Colorado uses subgroup performance in three components of its performance framework: what the state calls growth; growth (or achievement) gaps; and postsecondary- and workforce-readiness. The framework accounts both for growth that English Language Learners make in traditional categories, as well as improvement in their English skills as measured by the Colorado English Language Acquisition Proficiency Assessment (CELApro). The state also disaggregates graduation rates and scores on state math and reading tests by subgroup to determine the degree to which schools are effectively reducing the achievement gap. In total, subgroup performance makes up 37.5 percent in a school’s grade in Colorado. So, while Colorado may not give the same focus to subgroups as they received under NCLB, the state still provides substantial weight to the performance of traditionally high-needs students.

Florida more or less scraps the NCLB subgroup framework and focuses instead on the 25 percent of students showing the least improvement from year to year, as well as students deemed “at-risk.” At-risk students are those who enter high school below grade level based on their eighth grade Florida Comprehensive Assessment Test scores in reading and math. Although in theory this measure likely captures the performance of subgroups, it has the potential to mask the degree to which individual subgroups are struggling or succeeding.

The state uses test outcomes of the lowest-performing 25 percent of students in its measure. But the state further complicates the issue by choosing to focus on the graduation rates of at-risk students instead – a likely overlapping but different population of students. In total, at-risk and low-performing students make up about 18.75 percent of a school’s grade in Florida’s model.
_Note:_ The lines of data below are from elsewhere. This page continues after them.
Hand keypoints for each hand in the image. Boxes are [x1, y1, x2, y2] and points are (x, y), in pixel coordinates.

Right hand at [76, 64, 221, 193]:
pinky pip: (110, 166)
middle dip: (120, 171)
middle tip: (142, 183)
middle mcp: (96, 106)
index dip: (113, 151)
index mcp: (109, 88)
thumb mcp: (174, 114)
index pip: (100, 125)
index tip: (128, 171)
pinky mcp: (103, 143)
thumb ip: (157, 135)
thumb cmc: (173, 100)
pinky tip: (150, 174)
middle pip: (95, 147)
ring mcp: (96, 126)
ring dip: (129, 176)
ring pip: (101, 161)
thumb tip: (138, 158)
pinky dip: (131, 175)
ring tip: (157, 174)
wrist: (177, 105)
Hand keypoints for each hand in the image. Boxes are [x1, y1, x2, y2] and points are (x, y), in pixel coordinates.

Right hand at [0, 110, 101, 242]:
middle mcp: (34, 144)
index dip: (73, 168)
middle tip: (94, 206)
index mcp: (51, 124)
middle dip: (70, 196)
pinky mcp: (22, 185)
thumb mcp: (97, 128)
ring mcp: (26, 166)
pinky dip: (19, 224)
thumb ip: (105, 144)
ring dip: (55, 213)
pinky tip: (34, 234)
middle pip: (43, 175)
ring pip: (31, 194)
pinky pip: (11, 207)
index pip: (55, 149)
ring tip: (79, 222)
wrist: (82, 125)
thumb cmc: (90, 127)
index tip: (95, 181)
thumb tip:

But the metric also includes the performance of “acceleration” students, accounting for 18.75 percent of a school’s grade, too. (Acceleration refers to the number of students who took assessments higher than their grade-level and the scores on those tests—the top performers at schools.) By including the performance of accelerated students in a school’s grade and giving it the same weight, the state essentially negates the impact of struggling students on those grades.
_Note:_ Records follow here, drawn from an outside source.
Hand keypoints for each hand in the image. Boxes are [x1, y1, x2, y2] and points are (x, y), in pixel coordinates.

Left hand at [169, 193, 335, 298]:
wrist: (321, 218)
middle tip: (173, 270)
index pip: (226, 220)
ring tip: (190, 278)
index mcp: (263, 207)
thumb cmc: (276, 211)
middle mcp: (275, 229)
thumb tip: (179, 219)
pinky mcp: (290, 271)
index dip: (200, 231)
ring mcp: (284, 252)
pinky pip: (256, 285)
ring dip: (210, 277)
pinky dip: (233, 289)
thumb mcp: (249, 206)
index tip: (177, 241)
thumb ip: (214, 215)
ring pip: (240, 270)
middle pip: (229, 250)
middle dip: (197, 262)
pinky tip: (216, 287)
Similar to Florida, New Mexico does not include disaggregated subgroup data for student growth or graduation rates. Instead, the state accountability metric separately accounts for the performance on state math and reading tests of the top 75 percent and lowest 25 percent of students. And rather than accounting specifically for the graduation rates of low-performing students, New Mexico includes graduation rates both for students who graduate in four years and those who graduate in five years. In total, low-performing and high-performing students each account for 15 percent of a school’s grade, and five-year graduation rates make up four percent of the grade. New Mexico, too, seems to allow the performance of its top performers to overshadow that of its lowest-performers in its metric.

Why did the Department grant the waivers to these states even though some of them stopped disaggregating subgroups—the explicit goal of NCLB? Certainly, the Department needed to give states a way out of the current system. But did they throw the proverbial accountability “baby” out with the bathwater? Or did the sheer complexity of the state proposals, some over 500 pages, obscure the reality of the new accountability measures by making them appear more rigorous?

It remains to be seen if these new metrics will dramatically change states’ accountability outcomes. However, by allowing states to develop their own accountability systems, the Department likely enabled states to minimize the impact of low-income, limited English proficiency, and minority students on their school accountability measures. This could ultimately give schools an opportunity to ignore the needs of these students, defeating the purpose of federal funds specifically targeted to them.